> [Stated task a] Collect every line in the rows below that contains the string "position", and copy each one.

#####

Pointer Question.

John Hascall hascall at atanasoff.cs.iastate.edu
Thu May 11 08:00:44 AEST 1989


In article <14454 at duke.cs.duke.edu> apte at helios.cs.duke.edu (Jitendra Apte) writes:
>I like to test pointers passed to routines at the beginning of the routine.
>I currently use a macro called CK_PTR() as follows....
 
>This works fine while checking for NULL pointers. However, there are times
>when, due to some other bug in the program under develpment, pointers point out
>into space, nowhere in particular : eg. p = 0x2
 
>Is there a better way of checking pointers so as to detect such problems? Seems
>difficult, because ideally the macro would have to know the limits of address
>space which are "legal".
 
   One possible/partial solution is to always reserve a field in every
   structure which contains an indication of the structure type.  If I
   can ``steal'' from VMS here--all (or most all) the control blocks used
   in VMS start out like this (using a CXB [complex buffer] as an example):

		  struct CXB {
		       struct CXB       *cxb$l_fl;
		       struct CXB       *cxb$l_bl;
		       unsigned short    cxb$w_size;
		       unsigned char     cxb$b_type;
		       unsigned char     cxb$b_subtype;
		       ....

#####

> [Stated task b]
Answer these from the pointer-checking post:
(i) What macro does Apte currently use to test pointers?
(ii) What example value is given for a pointer that points out into space?
(iii) What does CXB stand for?

> [Source records]

#####

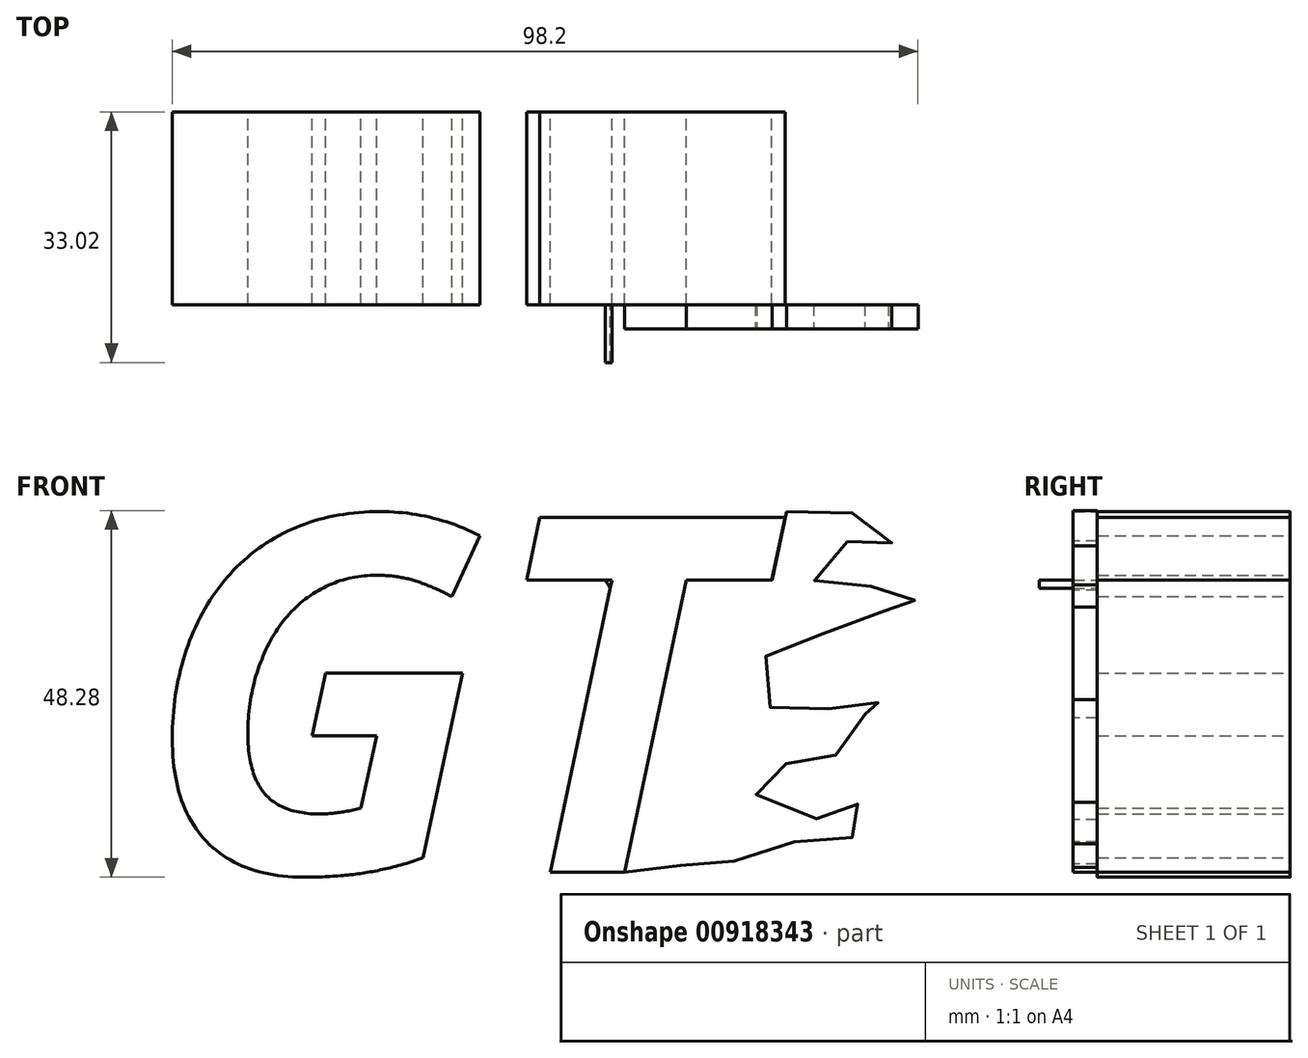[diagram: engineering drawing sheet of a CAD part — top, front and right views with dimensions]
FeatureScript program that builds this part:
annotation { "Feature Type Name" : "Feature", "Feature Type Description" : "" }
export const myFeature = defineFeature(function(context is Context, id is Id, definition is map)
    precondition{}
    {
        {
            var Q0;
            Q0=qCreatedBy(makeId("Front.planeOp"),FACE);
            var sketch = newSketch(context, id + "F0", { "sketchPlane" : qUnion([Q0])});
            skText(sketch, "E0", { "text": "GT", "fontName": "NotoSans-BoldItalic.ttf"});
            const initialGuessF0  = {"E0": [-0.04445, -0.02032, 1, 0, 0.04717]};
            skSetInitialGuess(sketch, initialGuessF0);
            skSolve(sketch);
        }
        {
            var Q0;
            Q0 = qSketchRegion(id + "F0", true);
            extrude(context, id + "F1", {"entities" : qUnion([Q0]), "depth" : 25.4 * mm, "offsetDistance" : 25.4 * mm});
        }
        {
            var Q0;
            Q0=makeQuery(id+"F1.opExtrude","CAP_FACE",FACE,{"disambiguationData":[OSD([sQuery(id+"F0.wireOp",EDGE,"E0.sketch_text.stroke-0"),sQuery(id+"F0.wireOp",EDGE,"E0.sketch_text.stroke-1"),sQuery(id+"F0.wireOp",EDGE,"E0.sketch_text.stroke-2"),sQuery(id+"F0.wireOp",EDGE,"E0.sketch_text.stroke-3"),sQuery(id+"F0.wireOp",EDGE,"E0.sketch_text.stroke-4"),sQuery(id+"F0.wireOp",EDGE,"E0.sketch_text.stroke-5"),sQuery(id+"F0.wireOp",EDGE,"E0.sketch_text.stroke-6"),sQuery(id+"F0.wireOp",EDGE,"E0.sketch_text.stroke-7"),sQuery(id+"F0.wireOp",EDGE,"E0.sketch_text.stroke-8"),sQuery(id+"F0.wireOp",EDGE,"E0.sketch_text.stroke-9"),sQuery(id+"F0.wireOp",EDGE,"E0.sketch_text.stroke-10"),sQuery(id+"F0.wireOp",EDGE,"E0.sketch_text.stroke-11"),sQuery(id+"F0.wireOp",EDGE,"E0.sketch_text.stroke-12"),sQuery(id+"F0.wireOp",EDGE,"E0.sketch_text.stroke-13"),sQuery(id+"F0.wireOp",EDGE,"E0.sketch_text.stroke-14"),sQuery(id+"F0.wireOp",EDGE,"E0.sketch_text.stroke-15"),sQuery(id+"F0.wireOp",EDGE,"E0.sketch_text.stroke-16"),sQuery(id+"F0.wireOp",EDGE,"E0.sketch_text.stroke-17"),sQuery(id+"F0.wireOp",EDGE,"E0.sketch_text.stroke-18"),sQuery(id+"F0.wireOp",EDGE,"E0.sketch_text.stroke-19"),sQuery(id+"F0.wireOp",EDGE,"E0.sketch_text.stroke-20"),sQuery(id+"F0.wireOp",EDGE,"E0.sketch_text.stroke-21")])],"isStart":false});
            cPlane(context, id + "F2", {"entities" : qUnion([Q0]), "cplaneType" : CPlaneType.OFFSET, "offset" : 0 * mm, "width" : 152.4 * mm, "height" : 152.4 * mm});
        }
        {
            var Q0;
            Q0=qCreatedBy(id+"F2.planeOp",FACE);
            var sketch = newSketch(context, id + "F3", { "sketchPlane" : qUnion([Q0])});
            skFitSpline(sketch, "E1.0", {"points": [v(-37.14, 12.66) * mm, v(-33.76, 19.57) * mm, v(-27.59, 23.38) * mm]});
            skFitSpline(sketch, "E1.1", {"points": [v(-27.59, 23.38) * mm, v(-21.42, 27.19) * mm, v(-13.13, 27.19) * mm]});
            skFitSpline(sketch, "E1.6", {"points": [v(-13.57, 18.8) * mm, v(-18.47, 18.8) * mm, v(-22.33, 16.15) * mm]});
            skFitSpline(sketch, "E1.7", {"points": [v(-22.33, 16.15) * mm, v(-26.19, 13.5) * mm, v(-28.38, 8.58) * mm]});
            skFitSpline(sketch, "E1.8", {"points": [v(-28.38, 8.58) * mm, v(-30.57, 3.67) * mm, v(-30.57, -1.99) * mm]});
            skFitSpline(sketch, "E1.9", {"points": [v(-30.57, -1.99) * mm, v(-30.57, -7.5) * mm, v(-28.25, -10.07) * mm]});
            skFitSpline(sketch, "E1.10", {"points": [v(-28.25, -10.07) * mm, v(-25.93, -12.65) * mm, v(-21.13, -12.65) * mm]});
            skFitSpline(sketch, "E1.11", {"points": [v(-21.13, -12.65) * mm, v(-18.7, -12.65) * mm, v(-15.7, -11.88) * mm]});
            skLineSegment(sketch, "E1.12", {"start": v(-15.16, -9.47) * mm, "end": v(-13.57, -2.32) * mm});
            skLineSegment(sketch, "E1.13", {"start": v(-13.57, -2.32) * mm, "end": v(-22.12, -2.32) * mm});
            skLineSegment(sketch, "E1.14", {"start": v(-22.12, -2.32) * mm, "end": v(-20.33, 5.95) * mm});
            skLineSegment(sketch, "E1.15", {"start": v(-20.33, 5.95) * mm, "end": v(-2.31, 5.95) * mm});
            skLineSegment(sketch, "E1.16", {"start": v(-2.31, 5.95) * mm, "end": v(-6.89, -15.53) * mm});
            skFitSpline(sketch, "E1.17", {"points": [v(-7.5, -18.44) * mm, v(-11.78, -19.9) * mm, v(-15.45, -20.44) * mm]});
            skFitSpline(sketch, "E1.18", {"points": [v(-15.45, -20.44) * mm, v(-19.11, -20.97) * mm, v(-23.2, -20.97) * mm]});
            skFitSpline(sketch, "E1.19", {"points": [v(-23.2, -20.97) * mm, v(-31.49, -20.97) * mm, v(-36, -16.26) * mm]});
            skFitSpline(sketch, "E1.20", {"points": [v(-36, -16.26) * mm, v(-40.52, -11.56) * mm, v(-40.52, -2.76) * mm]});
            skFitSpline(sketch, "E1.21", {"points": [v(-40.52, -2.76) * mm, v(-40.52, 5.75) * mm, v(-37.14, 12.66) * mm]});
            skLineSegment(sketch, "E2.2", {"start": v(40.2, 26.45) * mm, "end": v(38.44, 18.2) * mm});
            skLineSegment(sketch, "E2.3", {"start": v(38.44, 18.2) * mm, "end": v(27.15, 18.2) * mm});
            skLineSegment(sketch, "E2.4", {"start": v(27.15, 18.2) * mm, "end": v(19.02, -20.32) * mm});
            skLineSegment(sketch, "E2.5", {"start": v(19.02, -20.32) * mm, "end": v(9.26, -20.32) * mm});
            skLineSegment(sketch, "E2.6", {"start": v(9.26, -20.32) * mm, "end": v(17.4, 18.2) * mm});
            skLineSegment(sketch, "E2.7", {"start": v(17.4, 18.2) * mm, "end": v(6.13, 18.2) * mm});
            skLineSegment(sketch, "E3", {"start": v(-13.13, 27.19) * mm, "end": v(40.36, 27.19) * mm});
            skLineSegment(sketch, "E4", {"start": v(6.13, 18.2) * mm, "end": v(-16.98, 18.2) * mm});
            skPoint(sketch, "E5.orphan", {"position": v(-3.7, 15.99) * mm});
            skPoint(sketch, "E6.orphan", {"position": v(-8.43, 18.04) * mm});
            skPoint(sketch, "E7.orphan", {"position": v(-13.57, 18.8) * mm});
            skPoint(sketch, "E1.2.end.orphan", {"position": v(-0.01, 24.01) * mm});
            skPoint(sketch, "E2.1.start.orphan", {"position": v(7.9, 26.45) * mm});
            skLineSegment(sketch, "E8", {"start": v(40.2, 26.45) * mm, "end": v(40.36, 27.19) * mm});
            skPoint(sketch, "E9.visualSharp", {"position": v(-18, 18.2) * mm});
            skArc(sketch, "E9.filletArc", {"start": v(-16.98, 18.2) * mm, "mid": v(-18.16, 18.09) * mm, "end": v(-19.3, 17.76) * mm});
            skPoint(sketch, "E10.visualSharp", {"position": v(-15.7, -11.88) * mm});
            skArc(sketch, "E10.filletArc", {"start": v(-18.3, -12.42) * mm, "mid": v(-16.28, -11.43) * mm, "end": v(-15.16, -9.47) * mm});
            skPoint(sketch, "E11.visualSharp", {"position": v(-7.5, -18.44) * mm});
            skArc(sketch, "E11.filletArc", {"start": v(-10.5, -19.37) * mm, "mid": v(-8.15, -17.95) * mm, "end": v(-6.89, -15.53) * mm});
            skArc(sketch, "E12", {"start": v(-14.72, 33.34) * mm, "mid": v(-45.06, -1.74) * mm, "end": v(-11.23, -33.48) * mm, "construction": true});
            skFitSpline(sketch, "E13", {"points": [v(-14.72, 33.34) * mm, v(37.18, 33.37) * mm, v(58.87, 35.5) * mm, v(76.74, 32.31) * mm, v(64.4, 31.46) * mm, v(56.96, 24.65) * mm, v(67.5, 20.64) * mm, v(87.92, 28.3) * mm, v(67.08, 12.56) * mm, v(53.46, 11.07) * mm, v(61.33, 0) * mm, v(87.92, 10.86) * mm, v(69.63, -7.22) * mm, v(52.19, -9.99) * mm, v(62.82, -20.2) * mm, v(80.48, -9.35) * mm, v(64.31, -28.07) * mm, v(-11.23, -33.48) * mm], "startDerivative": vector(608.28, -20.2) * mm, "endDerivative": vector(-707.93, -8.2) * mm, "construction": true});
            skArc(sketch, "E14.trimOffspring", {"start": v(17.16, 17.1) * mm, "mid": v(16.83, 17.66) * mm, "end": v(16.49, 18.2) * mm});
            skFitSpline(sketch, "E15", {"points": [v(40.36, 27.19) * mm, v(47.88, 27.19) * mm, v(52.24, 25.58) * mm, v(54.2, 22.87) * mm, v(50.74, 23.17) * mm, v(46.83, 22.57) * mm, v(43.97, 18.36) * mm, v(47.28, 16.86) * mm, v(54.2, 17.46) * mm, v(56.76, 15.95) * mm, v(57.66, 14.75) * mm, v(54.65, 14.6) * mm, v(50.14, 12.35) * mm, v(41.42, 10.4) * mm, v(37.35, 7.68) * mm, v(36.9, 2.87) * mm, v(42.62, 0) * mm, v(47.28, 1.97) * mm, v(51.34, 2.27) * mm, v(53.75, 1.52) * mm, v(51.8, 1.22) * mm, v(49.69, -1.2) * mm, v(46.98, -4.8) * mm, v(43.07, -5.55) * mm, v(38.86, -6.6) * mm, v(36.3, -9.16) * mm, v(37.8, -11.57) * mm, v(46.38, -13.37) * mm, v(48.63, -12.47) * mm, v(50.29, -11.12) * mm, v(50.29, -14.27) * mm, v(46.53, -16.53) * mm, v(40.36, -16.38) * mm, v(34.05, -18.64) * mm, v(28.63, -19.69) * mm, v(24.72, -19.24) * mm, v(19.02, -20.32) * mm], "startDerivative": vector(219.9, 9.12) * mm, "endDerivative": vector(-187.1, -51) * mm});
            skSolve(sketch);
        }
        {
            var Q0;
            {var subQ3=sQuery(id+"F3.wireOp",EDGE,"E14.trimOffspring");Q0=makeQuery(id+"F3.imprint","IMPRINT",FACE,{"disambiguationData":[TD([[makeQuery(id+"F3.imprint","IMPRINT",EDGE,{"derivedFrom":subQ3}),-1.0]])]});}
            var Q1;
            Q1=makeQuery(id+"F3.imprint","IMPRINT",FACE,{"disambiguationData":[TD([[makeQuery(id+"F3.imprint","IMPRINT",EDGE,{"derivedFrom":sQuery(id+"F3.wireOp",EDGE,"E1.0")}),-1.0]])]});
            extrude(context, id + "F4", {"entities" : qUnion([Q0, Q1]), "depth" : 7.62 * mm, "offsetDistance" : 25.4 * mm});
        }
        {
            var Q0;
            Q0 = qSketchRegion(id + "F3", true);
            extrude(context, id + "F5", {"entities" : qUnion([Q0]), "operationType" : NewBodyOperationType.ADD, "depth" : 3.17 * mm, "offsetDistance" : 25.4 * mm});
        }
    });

#####

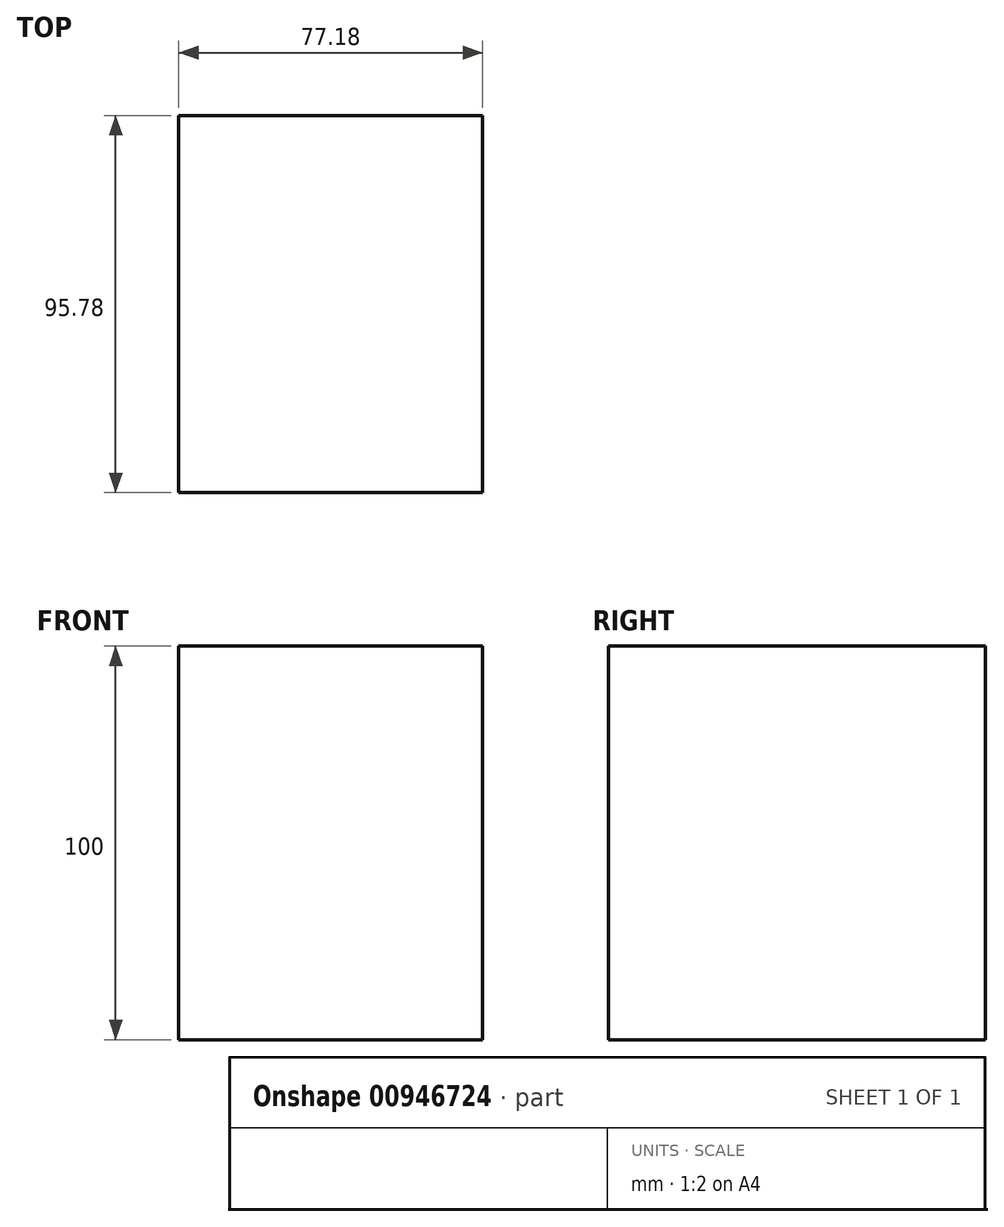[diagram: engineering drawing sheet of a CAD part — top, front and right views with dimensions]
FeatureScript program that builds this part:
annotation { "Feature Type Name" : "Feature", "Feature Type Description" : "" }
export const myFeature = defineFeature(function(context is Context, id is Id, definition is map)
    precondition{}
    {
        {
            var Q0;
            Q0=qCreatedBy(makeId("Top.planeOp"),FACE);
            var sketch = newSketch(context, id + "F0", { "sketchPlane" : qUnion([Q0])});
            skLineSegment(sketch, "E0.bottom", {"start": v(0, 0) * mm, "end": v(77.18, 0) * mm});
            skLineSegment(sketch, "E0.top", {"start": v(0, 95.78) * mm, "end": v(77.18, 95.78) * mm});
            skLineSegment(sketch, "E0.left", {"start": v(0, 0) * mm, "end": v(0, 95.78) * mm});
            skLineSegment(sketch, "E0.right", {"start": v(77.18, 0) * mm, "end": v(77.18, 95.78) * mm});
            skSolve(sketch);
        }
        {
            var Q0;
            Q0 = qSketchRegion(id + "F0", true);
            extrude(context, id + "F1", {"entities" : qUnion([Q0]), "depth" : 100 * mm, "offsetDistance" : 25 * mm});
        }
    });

#####

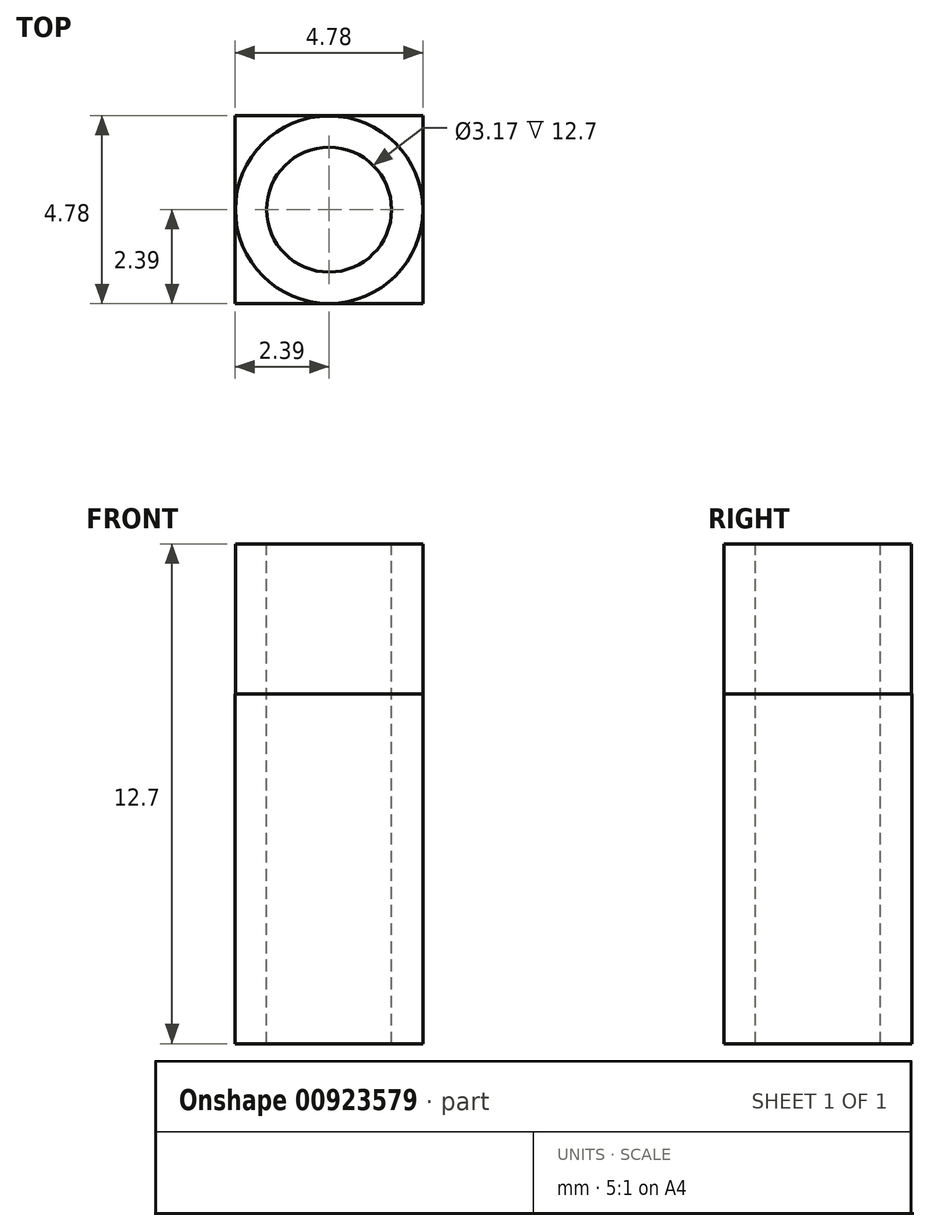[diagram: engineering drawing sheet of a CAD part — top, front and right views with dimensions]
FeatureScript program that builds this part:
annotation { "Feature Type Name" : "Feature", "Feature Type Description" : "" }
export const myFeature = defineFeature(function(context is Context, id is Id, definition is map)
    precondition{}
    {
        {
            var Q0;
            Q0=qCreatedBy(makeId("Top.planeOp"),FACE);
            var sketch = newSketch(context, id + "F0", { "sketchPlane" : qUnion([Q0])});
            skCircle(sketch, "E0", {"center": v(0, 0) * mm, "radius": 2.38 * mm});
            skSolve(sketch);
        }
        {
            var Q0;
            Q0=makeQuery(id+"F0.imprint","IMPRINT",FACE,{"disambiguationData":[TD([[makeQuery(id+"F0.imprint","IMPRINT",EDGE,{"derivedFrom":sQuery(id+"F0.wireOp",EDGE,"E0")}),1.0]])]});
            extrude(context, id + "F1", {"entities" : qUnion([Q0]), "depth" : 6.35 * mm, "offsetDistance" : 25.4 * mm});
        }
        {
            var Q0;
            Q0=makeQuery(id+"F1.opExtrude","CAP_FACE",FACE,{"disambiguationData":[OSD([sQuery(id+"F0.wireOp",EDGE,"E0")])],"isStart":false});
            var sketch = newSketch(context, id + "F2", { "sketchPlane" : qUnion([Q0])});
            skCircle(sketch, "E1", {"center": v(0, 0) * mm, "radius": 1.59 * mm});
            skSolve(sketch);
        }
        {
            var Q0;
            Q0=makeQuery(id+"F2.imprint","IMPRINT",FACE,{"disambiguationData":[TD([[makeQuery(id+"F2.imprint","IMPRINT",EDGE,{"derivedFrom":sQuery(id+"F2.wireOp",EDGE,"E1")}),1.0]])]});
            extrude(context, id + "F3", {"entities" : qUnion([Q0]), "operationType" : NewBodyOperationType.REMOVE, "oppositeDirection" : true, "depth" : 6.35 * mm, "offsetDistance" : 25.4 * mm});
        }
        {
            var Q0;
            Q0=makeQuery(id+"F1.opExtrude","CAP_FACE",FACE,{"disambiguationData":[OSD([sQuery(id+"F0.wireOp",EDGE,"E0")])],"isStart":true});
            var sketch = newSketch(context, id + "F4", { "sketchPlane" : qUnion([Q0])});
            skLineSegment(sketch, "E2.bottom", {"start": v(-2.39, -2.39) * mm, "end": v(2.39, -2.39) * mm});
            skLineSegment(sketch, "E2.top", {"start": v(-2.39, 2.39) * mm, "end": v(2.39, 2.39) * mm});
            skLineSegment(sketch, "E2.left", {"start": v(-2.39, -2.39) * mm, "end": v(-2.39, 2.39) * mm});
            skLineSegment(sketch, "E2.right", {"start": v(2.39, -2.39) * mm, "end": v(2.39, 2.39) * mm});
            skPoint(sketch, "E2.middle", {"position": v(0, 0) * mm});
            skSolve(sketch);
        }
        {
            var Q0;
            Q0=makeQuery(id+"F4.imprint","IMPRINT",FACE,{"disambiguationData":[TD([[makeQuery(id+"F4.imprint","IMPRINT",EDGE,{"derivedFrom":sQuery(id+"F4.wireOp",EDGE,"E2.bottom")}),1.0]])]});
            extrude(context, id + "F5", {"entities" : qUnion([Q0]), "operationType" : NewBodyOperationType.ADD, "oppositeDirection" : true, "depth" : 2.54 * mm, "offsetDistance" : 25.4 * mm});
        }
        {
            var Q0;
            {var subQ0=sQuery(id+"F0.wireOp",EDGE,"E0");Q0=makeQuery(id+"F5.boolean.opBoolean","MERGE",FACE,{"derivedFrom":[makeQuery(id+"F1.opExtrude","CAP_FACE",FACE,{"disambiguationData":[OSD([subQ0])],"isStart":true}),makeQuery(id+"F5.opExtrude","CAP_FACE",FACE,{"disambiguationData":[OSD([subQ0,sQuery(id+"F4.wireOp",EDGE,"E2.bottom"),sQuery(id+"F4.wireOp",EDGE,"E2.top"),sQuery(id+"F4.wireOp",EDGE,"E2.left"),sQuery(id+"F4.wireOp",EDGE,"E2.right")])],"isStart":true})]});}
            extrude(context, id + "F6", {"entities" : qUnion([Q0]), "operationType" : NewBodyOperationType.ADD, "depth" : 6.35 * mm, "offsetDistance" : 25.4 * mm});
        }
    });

#####

> [Exercise answer a]
            skPoint(sketch, "E5.orphan", {"position": v(-3.7, 15.99) * mm});
            skPoint(sketch, "E6.orphan", {"position": v(-8.43, 18.04) * mm});
            skPoint(sketch, "E7.orphan", {"position": v(-13.57, 18.8) * mm});
            skPoint(sketch, "E1.2.end.orphan", {"position": v(-0.01, 24.01) * mm});
            skPoint(sketch, "E2.1.start.orphan", {"position": v(7.9, 26.45) * mm});
            skPoint(sketch, "E9.visualSharp", {"position": v(-18, 18.2) * mm});
            skPoint(sketch, "E10.visualSharp", {"position": v(-15.7, -11.88) * mm});
            skPoint(sketch, "E11.visualSharp", {"position": v(-7.5, -18.44) * mm});
            skPoint(sketch, "E2.middle", {"position": v(0, 0) * mm});

> [Exercise answer b]
(i) CK_PTR()
(ii) 0x2
(iii) Complex buffer